> [Goal of the exercise]:
Render the lines from the one containing "and/or affiliation with" through the end of the records as a Markdown table with the columns Row and Text, giving each line a row number and leaving out blank lines.

> [Data in this exercise]:
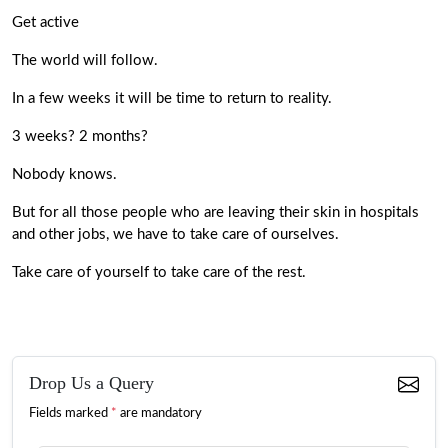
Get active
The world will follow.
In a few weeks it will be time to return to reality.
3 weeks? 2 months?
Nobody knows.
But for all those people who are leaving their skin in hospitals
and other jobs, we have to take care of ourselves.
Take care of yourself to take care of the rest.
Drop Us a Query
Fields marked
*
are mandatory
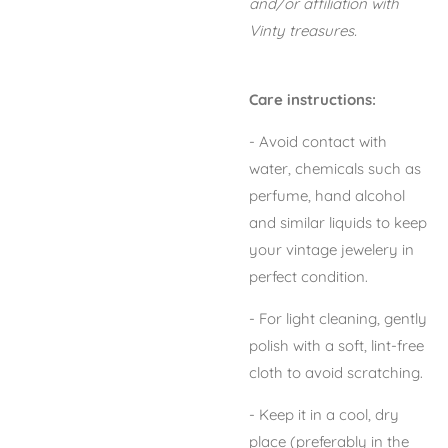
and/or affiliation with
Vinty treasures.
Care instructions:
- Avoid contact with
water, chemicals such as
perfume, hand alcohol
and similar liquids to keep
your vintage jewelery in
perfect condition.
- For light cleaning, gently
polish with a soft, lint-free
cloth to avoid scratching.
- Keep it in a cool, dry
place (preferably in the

> [Response to the task]:
| Row | Text |
|---|---|
| 1 | and/or affiliation with |
| 2 | Vinty treasures. |
| 3 | Care instructions: |
| 4 | - Avoid contact with |
| 5 | water, chemicals such as |
| 6 | perfume, hand alcohol |
| 7 | and similar liquids to keep |
| 8 | your vintage jewelery in |
| 9 | perfect condition. |
| 10 | - For light cleaning, gently |
| 11 | polish with a soft, lint-free |
| 12 | cloth to avoid scratching. |
| 13 | - Keep it in a cool, dry |
| 14 | place (preferably in the |